Neither Democrat Al Gore nor Republican George W. Bush amassed a commanding, unambiguous lead. The outcome depends on how you count the ballots.
The Miami Herald, Knight Ridder Newspapers, USA Today and several Florida newspapers reviewed more than 176,000 ballots that were rejected by counting machines on Nov. 8.
This review included the first statewide examination of more than 111,000 overvotes, ballots that were not counted on Election Day because they appeared to contain votes for more than one candidate.
Four different standards can be used to count those infamous punch-card ballots that didn't record any votes for president when they were run through the counting machines, and the review examined ballots under all four.
Bush would have prevailed under the two most restrictive. His biggest margin would have been 407 votes under the standard most commonly accepted by states that use punch-card ballots. It requires that two corners of a ballot's chad must be detached in order for the vote to count. Gore would have won under the two most permissive standards. His biggest margin would have been 332 votes if dimpled chads, which bulge out but are still attached at all four corners, were considered valid votes.
Those margins represent about 0.006 percent of the 5.9 million votes cast by Floridians.
The 2000 presidential election was the closest in 124 years, and Bush claimed the White House only after he was assured of Florida's electoral votes. But because Gore won more popular votes and because the Florida results were so controversial, a number of people continue to question the legitimacy of Bush's presidency. Now, after an exhaustive hand recount of every disputed Florida ballot, it's clear that the answer to the question of who really won Florida will always be inconclusive.
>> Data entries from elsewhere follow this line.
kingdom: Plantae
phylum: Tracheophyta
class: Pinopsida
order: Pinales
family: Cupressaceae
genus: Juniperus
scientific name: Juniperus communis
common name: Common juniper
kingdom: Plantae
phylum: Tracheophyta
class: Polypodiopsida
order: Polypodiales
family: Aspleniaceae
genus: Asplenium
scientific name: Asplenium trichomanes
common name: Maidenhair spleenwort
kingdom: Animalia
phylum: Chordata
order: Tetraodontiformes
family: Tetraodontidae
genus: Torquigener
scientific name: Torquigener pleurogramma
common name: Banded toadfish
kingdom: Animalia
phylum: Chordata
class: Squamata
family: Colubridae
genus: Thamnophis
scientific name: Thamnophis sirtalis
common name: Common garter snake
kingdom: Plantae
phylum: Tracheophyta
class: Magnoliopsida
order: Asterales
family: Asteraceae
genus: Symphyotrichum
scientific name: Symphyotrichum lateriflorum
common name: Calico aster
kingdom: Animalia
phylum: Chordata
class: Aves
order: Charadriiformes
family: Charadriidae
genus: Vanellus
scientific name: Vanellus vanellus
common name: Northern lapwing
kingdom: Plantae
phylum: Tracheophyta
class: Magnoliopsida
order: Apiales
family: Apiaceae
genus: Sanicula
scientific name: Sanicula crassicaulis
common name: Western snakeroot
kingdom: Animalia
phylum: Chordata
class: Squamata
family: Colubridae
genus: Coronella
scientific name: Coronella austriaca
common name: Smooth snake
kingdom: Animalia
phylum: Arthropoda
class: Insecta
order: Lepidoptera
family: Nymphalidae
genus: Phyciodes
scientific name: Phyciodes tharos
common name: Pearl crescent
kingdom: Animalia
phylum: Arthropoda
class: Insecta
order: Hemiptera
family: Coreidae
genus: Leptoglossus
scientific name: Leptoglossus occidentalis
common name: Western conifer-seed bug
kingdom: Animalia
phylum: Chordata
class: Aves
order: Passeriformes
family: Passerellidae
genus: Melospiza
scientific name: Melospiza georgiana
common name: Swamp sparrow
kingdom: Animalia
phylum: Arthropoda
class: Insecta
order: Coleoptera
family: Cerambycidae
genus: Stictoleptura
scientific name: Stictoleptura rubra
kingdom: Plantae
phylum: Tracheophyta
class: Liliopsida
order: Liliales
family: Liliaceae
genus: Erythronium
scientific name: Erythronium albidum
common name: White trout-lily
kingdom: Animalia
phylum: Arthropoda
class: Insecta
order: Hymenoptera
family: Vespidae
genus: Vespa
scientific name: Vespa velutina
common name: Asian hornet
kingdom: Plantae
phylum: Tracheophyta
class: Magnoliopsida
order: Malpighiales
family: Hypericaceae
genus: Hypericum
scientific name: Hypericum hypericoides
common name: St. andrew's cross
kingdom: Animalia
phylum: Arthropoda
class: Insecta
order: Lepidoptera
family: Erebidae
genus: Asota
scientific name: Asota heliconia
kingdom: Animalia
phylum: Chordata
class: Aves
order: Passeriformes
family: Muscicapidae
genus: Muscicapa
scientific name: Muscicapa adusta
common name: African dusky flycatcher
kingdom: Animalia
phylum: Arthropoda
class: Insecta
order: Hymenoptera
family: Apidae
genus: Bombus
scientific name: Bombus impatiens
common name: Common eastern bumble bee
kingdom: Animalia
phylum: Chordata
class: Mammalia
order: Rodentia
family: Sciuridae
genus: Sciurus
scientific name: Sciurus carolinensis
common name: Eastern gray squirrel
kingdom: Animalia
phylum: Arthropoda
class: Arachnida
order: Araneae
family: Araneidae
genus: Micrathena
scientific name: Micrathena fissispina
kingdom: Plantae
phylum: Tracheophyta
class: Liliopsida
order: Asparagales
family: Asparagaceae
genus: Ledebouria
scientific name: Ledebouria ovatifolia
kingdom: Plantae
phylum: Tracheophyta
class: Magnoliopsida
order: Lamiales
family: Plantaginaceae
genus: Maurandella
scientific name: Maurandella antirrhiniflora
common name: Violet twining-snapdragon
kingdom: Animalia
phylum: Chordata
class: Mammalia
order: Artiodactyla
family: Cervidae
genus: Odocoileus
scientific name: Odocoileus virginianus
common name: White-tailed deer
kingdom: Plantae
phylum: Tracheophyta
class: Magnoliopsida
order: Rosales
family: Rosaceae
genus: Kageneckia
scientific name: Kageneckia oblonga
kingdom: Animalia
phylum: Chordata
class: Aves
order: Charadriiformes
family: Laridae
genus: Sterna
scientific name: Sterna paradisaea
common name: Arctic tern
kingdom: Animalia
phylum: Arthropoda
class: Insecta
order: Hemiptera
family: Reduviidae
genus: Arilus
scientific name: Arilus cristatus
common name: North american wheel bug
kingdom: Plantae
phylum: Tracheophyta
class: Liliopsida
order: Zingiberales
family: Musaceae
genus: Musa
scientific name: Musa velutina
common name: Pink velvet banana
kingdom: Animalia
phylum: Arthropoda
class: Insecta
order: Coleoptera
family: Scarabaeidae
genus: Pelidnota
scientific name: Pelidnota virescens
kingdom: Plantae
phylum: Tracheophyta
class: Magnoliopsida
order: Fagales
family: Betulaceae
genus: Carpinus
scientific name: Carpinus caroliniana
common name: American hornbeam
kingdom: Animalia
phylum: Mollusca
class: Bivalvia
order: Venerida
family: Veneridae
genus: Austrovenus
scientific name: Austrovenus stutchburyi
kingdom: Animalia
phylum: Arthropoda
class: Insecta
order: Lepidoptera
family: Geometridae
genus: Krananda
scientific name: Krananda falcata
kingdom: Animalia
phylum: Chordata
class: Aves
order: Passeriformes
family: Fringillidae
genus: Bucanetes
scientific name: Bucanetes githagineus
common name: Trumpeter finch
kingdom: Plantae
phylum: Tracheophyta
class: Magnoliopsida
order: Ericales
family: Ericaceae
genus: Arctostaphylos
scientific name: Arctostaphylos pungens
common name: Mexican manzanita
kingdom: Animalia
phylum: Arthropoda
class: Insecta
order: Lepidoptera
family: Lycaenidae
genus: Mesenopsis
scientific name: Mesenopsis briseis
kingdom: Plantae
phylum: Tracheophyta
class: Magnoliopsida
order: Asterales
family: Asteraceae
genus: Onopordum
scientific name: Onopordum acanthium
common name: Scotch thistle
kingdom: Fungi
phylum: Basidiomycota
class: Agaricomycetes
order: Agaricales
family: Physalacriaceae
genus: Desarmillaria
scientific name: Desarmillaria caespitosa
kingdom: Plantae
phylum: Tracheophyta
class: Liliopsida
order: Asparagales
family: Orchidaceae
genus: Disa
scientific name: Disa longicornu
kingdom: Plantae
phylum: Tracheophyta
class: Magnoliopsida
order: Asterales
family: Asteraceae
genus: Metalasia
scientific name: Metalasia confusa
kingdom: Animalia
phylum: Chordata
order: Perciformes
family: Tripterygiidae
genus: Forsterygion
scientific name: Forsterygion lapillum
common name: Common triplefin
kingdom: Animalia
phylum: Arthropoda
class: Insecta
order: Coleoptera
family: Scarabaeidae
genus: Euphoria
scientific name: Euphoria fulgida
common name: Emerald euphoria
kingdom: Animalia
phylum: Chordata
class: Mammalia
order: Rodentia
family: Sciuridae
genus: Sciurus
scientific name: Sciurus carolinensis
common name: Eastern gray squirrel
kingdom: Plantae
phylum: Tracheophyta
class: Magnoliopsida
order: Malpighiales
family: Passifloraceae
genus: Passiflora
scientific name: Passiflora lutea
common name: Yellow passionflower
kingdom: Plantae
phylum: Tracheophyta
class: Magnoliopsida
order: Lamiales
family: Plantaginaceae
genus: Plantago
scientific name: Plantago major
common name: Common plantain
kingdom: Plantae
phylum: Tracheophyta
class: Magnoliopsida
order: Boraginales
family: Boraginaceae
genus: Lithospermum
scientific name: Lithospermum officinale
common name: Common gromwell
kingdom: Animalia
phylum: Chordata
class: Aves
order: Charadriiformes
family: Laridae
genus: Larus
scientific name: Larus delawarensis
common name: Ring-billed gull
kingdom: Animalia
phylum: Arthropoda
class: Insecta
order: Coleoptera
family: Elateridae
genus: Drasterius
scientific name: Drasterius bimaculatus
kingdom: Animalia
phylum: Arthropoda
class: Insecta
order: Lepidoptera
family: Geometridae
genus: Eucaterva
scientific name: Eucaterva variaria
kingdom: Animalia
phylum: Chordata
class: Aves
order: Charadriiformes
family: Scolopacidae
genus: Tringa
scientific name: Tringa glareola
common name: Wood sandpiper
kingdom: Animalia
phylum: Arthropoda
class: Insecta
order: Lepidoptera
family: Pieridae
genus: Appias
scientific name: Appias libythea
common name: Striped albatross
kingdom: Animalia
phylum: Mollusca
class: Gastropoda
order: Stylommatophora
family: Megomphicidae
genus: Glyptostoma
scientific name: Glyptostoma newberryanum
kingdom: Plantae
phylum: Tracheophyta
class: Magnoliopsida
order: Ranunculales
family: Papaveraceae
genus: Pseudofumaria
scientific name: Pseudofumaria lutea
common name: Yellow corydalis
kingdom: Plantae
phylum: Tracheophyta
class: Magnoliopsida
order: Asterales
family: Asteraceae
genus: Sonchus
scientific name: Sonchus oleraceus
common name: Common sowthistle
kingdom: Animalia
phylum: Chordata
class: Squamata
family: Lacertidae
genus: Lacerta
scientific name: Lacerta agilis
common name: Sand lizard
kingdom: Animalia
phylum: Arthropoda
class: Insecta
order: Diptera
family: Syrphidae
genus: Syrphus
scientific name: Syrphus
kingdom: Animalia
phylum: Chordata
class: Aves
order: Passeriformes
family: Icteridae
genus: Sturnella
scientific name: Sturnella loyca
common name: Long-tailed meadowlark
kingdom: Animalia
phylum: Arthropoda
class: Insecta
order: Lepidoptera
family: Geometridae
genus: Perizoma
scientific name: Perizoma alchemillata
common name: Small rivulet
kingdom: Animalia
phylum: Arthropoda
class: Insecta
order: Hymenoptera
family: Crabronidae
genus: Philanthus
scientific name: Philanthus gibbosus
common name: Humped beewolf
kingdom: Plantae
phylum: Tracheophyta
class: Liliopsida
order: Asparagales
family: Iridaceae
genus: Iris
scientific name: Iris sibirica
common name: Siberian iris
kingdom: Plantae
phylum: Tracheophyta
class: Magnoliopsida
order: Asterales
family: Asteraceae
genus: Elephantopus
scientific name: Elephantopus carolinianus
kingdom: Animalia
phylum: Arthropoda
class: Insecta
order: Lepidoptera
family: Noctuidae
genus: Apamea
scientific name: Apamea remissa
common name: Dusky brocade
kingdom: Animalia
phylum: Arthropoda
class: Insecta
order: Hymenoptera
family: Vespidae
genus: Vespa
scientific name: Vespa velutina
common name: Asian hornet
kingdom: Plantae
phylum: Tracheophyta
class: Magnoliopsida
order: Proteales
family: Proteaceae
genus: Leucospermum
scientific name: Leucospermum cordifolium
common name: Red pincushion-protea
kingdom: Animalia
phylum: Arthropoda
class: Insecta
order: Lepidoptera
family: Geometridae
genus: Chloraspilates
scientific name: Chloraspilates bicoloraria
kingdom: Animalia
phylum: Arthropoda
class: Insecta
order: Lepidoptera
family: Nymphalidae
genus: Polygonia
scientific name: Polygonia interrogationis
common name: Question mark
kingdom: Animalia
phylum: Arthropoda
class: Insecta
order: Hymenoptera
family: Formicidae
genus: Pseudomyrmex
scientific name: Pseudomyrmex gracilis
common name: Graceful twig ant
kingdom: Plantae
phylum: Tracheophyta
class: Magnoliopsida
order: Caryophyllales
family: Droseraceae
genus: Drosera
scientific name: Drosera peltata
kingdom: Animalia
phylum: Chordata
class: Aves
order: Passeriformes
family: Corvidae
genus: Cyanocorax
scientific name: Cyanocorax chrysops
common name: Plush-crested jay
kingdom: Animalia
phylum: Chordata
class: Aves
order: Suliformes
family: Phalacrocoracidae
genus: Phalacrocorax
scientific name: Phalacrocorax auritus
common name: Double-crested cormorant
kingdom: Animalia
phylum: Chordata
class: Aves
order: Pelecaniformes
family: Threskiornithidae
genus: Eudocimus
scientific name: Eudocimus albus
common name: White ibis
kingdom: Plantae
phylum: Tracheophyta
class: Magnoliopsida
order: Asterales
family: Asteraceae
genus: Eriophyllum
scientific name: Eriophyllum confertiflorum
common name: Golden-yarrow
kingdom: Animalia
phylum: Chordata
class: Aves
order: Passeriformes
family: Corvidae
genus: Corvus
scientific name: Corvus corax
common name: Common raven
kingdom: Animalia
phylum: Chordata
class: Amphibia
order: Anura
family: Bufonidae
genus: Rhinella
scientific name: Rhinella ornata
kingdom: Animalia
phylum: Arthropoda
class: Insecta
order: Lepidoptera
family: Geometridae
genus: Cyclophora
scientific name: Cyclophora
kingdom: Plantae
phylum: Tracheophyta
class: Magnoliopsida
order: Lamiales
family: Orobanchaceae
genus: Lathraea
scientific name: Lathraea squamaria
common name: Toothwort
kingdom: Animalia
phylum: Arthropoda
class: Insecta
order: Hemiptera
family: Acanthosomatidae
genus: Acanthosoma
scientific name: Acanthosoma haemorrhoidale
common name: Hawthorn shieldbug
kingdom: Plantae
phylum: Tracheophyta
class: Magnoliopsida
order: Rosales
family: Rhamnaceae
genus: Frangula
Early in April, The Miami Herald-Knight Ridder-USA Today vote-counting project reported that if a statewide recount ordered by the Florida Supreme Court had been allowed to proceed, Bush almost certainly would have been declared the victor.
The study strongly suggests that of the Floridians who made mistakes that invalidated their ballots, far more intended to vote for Gore than for Bush. Three out of four ballots with more than one choice for president contained a mark for Gore. Only one of three such ballots had a mark for Bush.
"Gore would likely have won if all overpunched ballots had been properly marked, based on measures of voter intent," said Anthony Salvanto, a political scientist at the University of California-Irvine who analyzed the overvote results.